Parts of the exercise -
a) Translate this sentence from the patch notes into Spanish: "I added a special event (switch_block) but there may be a better way."
b) Print the passage of the patch notes between "Taking a pi_lock" and "resched is set.", inclusive.

Extract to read -

'''

Patch 7 adapts the sco monitor to the new version of sched_set_state

Patch 8 extends the snroc model and adapts it to the new sched_set_state

Patch 9 adds the sts monitor to replace tss

Patch 10 detects race conditions when rv monitors run concurrently and
retries applying the events

Patch 11 adds the nrp and sssw monitors

Patch 12 adds the opid monitor

NOTES

The nrp and sssw monitors include workarounds for racy conditions:

* A sleeping task requires to set the state to sleepable, but in case of
  a task sleeping on an rtlock, the set sleepable and wakeup events race
  and we don't always see the right order:

 5d..2. 107.488369: event: 639: sleepable x set_sleepable -> sleepable
 4d..5. 107.488369: event: 639: sleepable x wakeup -> running (final)
 5d..3. 107.488385: error: 639: switch_suspend not expected in the state running

    wakeup()                    set_state()
        state=RUNNING
                                    trace_set_state()
        trace_wakeup()
                                    state=SLEEPING

  I added a special event (switch_block) but there may be a better way.
  Taking a pi_lock in rtlock_slowlock_locked when setting the state to
  TASK_RTLOCK_WAIT avoids this race, although this is likely not
  something we want to do.

* I consider preemption any scheduling with preempt==true and assume
  this can happen only if need resched is set.
  In practice, however, we may see a preemption where the flag
  is not set. This can happen in one specific condition:

  need_resched
                  preempt_schedule()
                                        preempt_schedule_irq()
                                            __schedule()
  !need_resched
                      __schedule()

  We start a standard preemption (e.g. from preempt_enable when the flag
  is set), an interrupts occurs before we schedule and, on its exit path,
  it schedules, which clears the need_resched flag.
  When the preempted task runs again, we continue the standard
  preemption started earlier, although the flag is no longer set.

'''

Material shown -
'''

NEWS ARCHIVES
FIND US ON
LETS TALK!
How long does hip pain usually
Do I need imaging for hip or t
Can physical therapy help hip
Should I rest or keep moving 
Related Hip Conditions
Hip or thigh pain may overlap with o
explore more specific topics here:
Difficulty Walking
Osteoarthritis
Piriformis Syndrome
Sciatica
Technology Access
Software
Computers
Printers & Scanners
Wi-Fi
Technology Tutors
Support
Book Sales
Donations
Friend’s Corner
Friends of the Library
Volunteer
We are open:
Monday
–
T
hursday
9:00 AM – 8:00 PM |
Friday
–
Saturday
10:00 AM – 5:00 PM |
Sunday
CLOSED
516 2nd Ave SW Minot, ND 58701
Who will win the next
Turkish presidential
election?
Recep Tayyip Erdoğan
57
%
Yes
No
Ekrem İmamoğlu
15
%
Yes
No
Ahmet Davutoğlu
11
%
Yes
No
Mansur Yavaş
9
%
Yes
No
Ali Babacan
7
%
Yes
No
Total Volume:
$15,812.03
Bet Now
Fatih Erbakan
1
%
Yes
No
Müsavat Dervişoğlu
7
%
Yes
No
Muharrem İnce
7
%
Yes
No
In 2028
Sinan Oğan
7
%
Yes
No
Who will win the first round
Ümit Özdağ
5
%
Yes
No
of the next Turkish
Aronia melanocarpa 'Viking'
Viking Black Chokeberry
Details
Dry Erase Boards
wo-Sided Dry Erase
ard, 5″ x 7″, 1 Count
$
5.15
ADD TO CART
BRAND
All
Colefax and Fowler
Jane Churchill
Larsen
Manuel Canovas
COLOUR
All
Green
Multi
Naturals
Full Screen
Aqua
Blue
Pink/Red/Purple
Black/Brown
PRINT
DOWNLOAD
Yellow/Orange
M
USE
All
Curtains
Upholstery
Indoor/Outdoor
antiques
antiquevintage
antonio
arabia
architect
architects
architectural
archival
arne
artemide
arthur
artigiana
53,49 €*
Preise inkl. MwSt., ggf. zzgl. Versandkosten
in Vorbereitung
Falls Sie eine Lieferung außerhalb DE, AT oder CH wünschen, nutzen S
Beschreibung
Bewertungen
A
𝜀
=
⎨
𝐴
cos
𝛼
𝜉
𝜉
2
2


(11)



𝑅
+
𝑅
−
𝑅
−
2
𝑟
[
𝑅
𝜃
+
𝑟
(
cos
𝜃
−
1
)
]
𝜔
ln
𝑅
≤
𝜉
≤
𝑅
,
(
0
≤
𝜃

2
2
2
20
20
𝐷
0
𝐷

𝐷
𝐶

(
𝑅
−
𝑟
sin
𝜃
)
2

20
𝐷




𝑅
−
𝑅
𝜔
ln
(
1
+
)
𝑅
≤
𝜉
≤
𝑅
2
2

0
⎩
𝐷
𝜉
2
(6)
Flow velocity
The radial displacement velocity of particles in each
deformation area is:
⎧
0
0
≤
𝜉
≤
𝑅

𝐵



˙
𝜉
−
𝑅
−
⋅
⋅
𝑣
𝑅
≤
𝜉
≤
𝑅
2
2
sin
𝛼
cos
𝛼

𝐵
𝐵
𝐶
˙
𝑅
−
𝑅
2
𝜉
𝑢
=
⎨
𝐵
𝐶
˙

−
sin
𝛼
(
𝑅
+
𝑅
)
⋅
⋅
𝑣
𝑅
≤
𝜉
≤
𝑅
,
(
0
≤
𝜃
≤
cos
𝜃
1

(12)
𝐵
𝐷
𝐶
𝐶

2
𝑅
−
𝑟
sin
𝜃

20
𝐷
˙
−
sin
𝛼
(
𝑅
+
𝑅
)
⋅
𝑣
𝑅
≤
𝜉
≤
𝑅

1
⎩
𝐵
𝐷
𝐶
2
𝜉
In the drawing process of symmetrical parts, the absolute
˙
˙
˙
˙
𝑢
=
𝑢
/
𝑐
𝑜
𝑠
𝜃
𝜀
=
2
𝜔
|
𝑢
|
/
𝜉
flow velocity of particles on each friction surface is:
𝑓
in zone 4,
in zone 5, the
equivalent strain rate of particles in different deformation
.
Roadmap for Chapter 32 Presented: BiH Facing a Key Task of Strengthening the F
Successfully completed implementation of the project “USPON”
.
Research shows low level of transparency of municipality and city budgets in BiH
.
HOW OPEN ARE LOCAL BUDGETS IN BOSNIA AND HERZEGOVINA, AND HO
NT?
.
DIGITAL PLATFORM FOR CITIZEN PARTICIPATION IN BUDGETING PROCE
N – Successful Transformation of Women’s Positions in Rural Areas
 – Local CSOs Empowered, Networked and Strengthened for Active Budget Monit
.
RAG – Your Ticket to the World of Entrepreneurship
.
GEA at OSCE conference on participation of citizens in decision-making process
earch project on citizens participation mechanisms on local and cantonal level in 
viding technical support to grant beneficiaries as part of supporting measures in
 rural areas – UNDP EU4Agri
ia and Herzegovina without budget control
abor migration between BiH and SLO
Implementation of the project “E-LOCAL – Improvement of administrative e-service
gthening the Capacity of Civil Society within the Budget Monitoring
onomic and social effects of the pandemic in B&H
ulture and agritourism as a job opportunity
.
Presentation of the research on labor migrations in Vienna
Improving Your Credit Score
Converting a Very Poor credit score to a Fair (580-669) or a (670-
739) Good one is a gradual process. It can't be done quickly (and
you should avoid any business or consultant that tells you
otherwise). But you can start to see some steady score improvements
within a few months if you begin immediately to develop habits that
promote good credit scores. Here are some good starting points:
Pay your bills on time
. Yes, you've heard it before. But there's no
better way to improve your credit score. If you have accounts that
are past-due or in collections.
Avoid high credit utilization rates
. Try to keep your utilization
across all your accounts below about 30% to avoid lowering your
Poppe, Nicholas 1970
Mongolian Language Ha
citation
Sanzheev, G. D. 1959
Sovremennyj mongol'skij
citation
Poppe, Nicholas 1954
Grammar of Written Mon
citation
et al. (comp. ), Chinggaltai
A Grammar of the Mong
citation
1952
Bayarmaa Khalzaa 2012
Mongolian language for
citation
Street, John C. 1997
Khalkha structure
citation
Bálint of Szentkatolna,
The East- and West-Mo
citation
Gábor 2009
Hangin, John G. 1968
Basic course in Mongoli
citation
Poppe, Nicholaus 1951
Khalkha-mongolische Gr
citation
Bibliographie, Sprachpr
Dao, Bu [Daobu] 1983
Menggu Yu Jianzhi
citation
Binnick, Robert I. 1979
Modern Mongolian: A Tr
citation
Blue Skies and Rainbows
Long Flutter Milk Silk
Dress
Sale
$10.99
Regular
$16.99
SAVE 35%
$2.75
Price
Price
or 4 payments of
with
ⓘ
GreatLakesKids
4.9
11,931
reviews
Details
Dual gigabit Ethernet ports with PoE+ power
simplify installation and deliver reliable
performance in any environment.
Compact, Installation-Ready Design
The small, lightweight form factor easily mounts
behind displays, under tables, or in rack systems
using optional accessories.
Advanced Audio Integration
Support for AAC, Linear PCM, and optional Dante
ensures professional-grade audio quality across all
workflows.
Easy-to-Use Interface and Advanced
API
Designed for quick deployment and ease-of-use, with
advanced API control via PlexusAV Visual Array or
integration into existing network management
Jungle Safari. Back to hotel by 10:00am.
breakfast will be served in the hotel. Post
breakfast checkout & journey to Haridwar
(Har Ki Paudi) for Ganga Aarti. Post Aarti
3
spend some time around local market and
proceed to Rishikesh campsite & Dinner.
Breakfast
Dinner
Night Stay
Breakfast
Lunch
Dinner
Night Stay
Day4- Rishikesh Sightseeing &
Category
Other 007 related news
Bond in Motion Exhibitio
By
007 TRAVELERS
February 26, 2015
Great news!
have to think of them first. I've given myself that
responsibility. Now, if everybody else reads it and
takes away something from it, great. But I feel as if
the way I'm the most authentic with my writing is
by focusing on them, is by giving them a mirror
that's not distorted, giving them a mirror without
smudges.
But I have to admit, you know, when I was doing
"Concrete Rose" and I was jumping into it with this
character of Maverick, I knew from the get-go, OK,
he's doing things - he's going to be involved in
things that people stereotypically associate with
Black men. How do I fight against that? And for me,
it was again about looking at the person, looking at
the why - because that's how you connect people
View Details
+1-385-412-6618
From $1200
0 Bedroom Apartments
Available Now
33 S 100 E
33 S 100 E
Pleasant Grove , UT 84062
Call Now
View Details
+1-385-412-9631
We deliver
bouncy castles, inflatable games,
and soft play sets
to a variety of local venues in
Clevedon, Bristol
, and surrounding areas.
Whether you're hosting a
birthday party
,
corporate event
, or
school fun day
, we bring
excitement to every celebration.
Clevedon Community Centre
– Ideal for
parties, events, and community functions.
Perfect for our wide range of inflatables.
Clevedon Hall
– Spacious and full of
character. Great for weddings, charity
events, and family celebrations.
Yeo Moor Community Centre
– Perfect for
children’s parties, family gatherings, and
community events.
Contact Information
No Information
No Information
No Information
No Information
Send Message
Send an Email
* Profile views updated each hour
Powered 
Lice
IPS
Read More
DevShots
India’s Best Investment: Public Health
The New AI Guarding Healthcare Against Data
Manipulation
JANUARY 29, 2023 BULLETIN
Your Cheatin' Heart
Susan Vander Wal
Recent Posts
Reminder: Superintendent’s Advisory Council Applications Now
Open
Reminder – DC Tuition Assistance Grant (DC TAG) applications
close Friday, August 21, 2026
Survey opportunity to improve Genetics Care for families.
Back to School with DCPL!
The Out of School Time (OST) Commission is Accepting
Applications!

'''

Results of the tasks -
a) Agregué un evento especial (switch_block), pero puede haber una mejor manera.

b)
Taking a pi_lock in rtlock_slowlock_locked when setting the state to
  TASK_RTLOCK_WAIT avoids this race, although this is likely not
  something we want to do.

* I consider preemption any scheduling with preempt==true and assume
  this can happen only if need resched is set.